Мы много говорим о демократии, но толком не понимаем, что это такое. Когда я впервые приехала в Польшу, у нас было много встреч с дипломатами и политиками, пока кто-то не сказал: «Вам не нужно так часто встречаться с партийными лидерами — вам нужно разговаривать с обычными людьми. Именно они будут оказывать давление на партии, которые затем будут оказывать влияние в парламенте». Подождите, значит, решения принимаются не одним человеком? Люди принимают решения? Было откровением, что политические решения не принимаются в одностороннем порядке.

— То есть вам посоветовали обращаться к обычным людям через СМИ?

— Через СМИ и через разговоры с белорусской диаспорой, которая затем начинает засыпать своих представителей письмами. Я не идеализирую европейские демократии, но совсем недавно, когда мы были в Швеции, эти люди сказали нам: «Они заставляют нас носить маски, и это диктатура».

Я подумала: «Конечно, они заставляют вас носить маски из-за пандемии. Но вы не представляете, что такое диктатура». Эти люди живут своей жизнью, и они понятия не имеют, что существуют настоящие диктатуры, где не то чтобы вы не могли сказать «бу» о маске — это когда вы не можете ничего сказать ни о чем без риска попасть за это в тюрьму.

— Как протестное движение действует в условиях пандемии?

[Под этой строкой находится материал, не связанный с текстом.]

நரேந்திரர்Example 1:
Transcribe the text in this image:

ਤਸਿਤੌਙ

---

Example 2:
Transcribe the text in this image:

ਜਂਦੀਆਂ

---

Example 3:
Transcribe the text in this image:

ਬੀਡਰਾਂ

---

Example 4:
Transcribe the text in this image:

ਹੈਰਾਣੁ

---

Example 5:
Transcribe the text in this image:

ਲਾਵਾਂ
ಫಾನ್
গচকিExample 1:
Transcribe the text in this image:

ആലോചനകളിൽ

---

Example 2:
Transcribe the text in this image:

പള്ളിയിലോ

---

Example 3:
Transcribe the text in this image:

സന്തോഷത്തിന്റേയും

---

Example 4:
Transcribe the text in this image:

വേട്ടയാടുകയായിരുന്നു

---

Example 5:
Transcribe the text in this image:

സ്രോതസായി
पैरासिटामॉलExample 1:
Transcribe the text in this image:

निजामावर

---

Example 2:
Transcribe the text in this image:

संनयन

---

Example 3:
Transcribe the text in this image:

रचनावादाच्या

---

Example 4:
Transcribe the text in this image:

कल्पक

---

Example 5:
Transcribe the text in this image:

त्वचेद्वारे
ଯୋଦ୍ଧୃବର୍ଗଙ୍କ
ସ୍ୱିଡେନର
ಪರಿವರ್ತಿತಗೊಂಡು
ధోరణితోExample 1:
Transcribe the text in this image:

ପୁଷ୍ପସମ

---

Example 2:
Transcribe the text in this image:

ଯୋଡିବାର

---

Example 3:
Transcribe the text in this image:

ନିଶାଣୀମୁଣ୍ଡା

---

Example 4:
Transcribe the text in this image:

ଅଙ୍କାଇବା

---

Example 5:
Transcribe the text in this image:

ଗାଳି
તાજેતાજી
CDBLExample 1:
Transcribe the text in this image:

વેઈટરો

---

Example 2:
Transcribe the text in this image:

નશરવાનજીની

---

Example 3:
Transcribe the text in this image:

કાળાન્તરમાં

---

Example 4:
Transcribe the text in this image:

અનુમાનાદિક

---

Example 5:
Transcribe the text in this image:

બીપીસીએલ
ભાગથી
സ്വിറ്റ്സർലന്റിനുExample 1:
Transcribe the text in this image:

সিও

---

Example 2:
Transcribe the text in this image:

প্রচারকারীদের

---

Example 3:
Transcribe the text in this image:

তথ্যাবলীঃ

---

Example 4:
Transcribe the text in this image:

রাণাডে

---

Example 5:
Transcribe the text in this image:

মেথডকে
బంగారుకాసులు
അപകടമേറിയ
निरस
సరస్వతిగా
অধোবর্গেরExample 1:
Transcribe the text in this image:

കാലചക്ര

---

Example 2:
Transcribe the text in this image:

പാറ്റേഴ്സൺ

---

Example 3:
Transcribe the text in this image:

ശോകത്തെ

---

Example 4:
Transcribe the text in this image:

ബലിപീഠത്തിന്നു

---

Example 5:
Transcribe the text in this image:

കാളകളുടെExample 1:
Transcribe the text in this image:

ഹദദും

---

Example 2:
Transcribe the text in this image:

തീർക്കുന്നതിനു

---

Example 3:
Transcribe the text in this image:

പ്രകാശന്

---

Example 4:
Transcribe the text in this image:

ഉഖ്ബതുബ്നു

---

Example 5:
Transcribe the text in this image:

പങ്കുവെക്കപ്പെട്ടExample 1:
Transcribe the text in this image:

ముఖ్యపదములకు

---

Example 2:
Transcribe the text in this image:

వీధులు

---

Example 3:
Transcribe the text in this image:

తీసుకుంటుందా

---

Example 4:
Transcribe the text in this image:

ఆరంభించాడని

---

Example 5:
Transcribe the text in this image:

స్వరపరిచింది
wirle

— Разве вы не слышали? У нас в Беларуси нет пандемии. На самом деле первая волна COVID-19 в марте дала огромный толчок тому, что происходит сейчас. Когда все другие страны принимали меры, закрывали границы, Лукашенко не закрывал границы, магазины и тому подобное. Он сказал: «Все в порядке». И знаешь что? В то время я его поддерживала.

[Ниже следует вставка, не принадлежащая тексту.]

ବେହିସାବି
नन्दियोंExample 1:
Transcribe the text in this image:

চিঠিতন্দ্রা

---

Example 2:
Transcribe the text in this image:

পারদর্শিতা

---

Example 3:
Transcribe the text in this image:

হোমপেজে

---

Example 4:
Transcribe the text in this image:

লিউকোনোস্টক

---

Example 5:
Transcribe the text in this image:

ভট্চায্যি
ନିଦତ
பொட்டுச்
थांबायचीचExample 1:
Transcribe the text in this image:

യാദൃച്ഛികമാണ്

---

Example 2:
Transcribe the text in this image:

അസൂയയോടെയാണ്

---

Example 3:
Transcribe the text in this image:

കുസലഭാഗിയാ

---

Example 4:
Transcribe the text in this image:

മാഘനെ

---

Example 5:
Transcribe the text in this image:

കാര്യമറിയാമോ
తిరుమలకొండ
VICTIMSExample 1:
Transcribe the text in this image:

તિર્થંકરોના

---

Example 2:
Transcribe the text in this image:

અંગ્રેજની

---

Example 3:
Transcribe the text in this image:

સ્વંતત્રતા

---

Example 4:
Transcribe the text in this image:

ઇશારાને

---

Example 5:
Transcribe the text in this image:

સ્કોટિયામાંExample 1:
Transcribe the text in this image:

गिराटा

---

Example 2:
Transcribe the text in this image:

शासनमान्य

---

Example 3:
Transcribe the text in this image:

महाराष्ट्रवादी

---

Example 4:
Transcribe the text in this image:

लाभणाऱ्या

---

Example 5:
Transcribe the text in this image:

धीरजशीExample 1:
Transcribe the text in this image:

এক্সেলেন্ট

Потому что я понимала, что людям нужно работать, что мы не можем остановить всю страну. Но дело в том, как он это сказал. Он не сказал: «Ребята, сейчас тяжелые времена. Давайте вместе приложим усилия». Вместо этого он сказал людям лечить вирус водкой. Когда умер первый человек в Беларуси от COVID-19, Лукашенко сказал: «Что он вообще делал на улице? У него было много болезней, и ему следовало остаться дома. Это его собственная вина». Мы всегда знали, что он не уважает людей, но это было действительно вопиюще.

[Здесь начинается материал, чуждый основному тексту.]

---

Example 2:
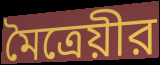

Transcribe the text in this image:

মৈত্রেয়ীর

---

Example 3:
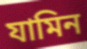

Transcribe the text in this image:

যামিন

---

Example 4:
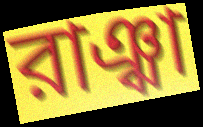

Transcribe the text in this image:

রাঞ্ঝা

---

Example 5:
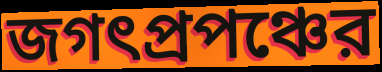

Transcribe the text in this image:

জগৎপ্রপঞ্চের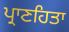
ਪ੍ਰਾਣਹਿਤਾ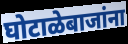
घोटाळेबाजांनाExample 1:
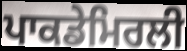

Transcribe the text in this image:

ਪਾਕਡੇਮਿਰਲੀ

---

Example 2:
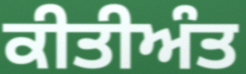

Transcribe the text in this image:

ਕੀਤੀਅੰਤ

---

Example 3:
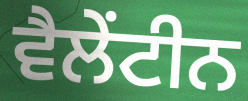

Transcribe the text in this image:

ਵੈਲੇਂਟੀਨ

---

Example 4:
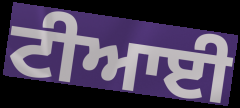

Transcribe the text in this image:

ਟੀਆਈ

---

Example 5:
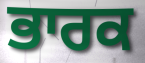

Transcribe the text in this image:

ਭਾਰਕ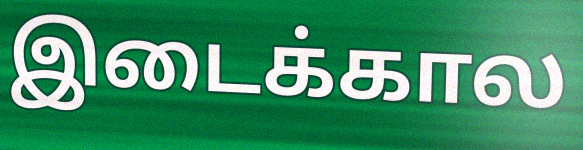
இடைக்கால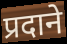
प्रदानेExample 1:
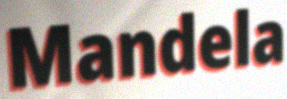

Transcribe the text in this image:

Mandela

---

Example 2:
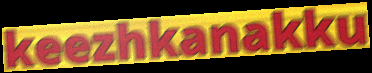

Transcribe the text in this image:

keezhkanakku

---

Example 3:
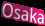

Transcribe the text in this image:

Osaka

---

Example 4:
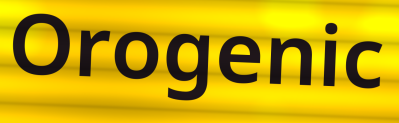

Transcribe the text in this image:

Orogenic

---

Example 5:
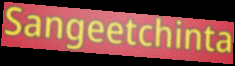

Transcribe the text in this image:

Sangeetchinta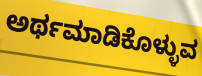
ಅರ್ಥಮಾಡಿಕೊಳ್ಳುವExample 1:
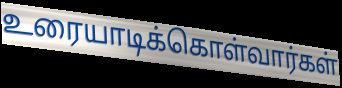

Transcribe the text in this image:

உரையாடிக்கொள்வார்கள்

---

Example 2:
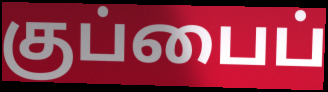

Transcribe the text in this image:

குப்பைப்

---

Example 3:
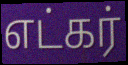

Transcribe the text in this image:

எட்கர்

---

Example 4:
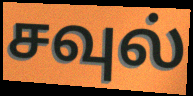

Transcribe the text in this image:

சவுல்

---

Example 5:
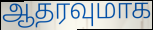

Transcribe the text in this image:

ஆதரவுமாக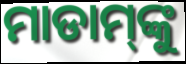
ମାଡାମ୍‌ଙ୍କୁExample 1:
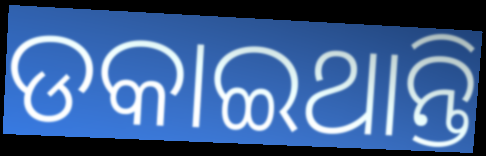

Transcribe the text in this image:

ଡକାଇଥାନ୍ତି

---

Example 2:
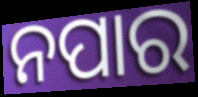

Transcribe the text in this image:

ନପାର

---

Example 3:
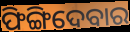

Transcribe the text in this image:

ଫିଙ୍ଗିଦେବାର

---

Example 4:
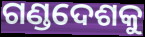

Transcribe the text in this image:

ଗଣ୍ଡଦେଶକୁ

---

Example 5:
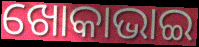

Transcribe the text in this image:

ଖୋକାଭାଇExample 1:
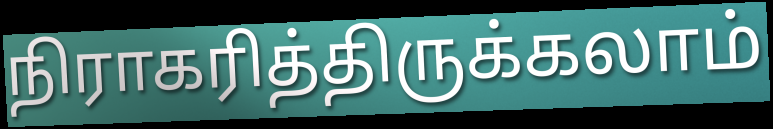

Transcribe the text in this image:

நிராகரித்திருக்கலாம்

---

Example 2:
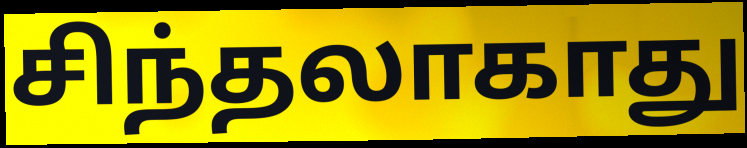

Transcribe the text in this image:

சிந்தலாகாது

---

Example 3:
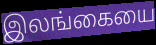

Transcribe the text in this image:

இலங்கையை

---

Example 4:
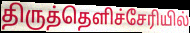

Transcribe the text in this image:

திருத்தெளிச்சேரியில்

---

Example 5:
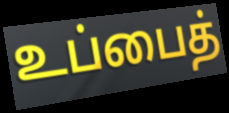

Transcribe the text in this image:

உப்பைத்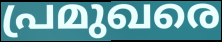
പ്രമുഖരെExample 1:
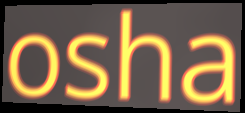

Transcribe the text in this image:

osha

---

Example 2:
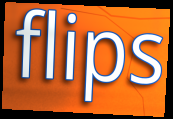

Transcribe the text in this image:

flips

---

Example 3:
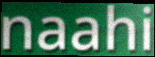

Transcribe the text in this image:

naahi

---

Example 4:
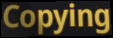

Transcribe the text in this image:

Copying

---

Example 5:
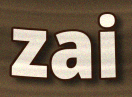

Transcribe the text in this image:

zai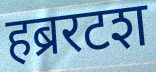
हब्ररटशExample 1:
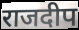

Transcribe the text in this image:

राजदीप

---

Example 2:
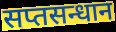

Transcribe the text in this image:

सप्तसन्धान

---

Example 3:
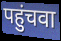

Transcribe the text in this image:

पहुंचवा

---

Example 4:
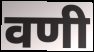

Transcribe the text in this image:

वणी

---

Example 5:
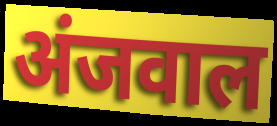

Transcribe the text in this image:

अंजवाल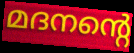
മദനന്റെ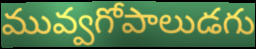
మువ్వగోపాలుడగు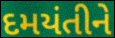
દમયંતીનેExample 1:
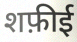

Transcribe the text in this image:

शफ़ीई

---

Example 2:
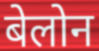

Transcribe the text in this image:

बेलोन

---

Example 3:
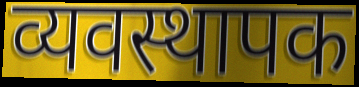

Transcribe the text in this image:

व्यवस्थापक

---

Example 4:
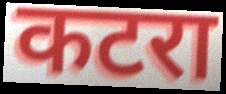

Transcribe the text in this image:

कटरा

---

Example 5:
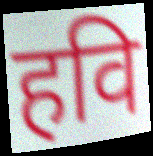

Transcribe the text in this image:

हवि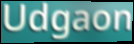
Udgaon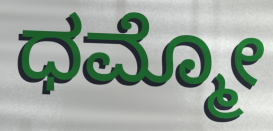
ಧಮ್ಮೋ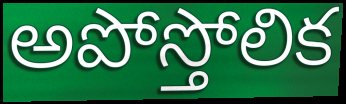
అపోస్తోలికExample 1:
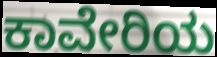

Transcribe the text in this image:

ಕಾವೇರಿಯ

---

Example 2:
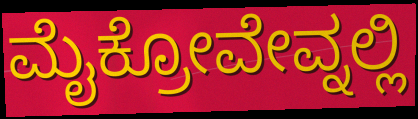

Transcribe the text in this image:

ಮೈಕ್ರೋವೇವ್ನಲ್ಲಿ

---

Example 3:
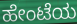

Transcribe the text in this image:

ಹೇಂಟೆಯ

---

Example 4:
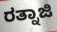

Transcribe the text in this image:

ರತ್ನಾಜಿ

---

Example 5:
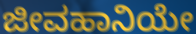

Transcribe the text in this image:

ಜೀವಹಾನಿಯೇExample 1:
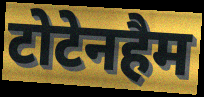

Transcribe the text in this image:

टोटेनहैम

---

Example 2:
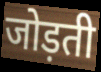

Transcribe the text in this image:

जोड़ती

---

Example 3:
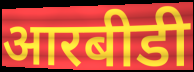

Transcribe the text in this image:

आरबीडी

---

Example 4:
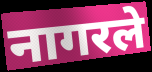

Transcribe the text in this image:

नागरले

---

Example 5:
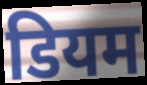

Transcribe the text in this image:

डियम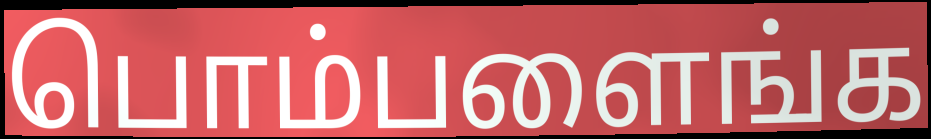
பொம்பளைங்கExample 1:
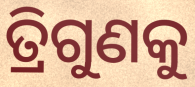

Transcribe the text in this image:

ତ୍ରିଗୁଣକୁ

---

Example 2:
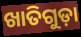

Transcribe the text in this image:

ଖାତିଗୁଡ଼ା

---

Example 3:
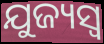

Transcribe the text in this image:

ଯୁଜ୍ୟସ୍ୱ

— Теперь, когда вам пришлось задуматься о том, что такое демократия, как вы ее понимаете?

— Во-первых, это уважение. Уважение к каждому человеку в стране, к его правам, индивидуальности, к выбору, который он делает. Во-вторых, это участие каждого человека. Человек не просто живет для себя, он несет ответственность за решения, которые принимает государство. И человек должен это осознавать. Демократия должна быть внутри каждого человека. Представьте, как сложно перейти из состояния послушания в состояние понимания того, что ты отвечаешь за свою страну. Это требует большого личностного роста. И на это может уйти целое поколение.